How to Make Peanut Butter Snickerdoodles
- Stir together the peanut butter, milk, coconut sugar and vanilla.
- Add the almond flour, oat flour, baking soda and salt. Stir until a dough forms.
- Roll the dough into balls then roll the balls in cinnamon sugar mixture.
- Press the balls down with a fork.
- Bake for 10 mins. Allow to cool and enjoy!
Looking for more vegan and gluten-free cookie recipes?
- Vegan Gluten-free Double Chocolate Cookies
- The Best Vegan and Gluten-free Chocolate Chip Cookies
- Cranberry Orange Thumbprint Cookies
- Vegan Gluten-free Sugar Cookies
- Chewy Ginger Molasses Cookies
- Dreamy Vegan Snickerdoodles
- Vegan Tahini Chocolate Chip Cookies
Gluten-free Peanut Butter Snickerdoodles
Ingredients
- 1 cup peanut butter, ingredients should just be peanuts and salt (can be unsalted)
- ½ cup coconut sugar, can also use cane sugar or brown sugar
- ¼ cup plant milk
- 1 teaspoon vanilla extract
- 1 cup almond flour
- ½ cup oat flour
- 1 teaspoon baking soda
- ¼-½ sea salt, exclude if peanut butter is salted
- ⅛ cup cane sugar
- 1½ teaspoon ground cinnamon
Instructions
- Preheat the oven to 350°F and line a cookie sheet with parchment paper or a silicone mat.
- In a large bowl, stir together the peanut butter, coconut sugar, milk and vanilla extract.
- To the same bowl, add the almond flour, oat flour, baking soda, and salt (if using).
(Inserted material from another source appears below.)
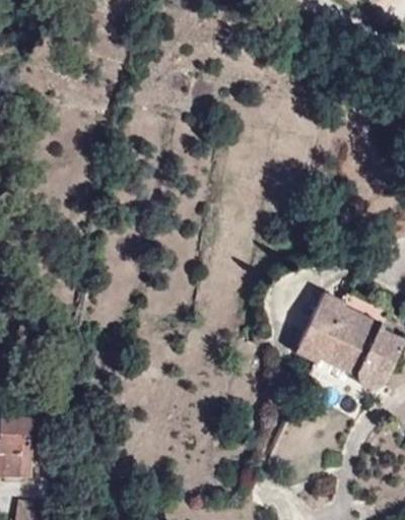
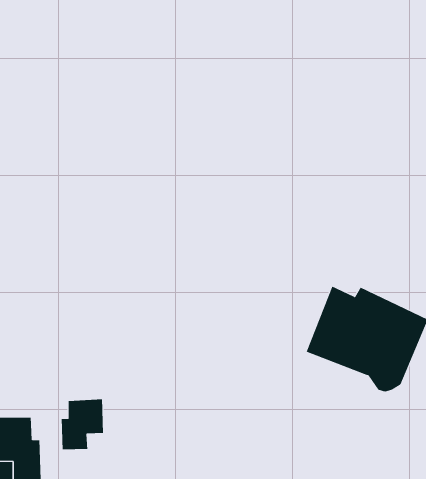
building: none -> [61,399,104,450]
Fold everything together until evenly combined and a dough begins to form.
- Scooping out about 1½ tablespoons at a time, use your hands to roll each scoop into balls.
- In a small bowl, stir together the cane sugar and ground cinnamon. Roll each ball in the cinnamon mixture until evenly coated. Transfer to the baking sheet.
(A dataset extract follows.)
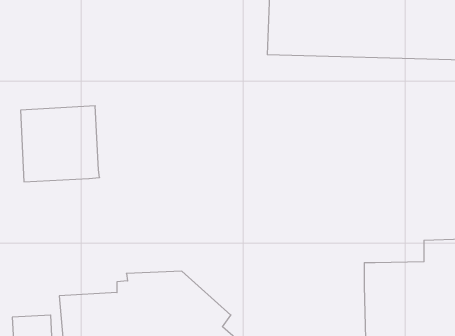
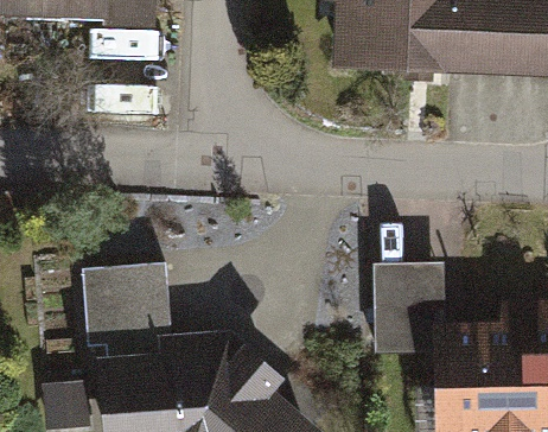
building: [21,106,100,182] -> [85,262,173,347]
building: none -> [374,255,448,349]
- Using a fork, press down on each ball in a criss-cross fashion. The cookies won't spread much on their own so be sure to press them down to roughly ½-inch thick.
- Bake in the oven for 10-12 minutes. Allow to cool completely then enjoy! Leftovers can be stored in airtight container for up to 5 days, or frozen for up to 3 months.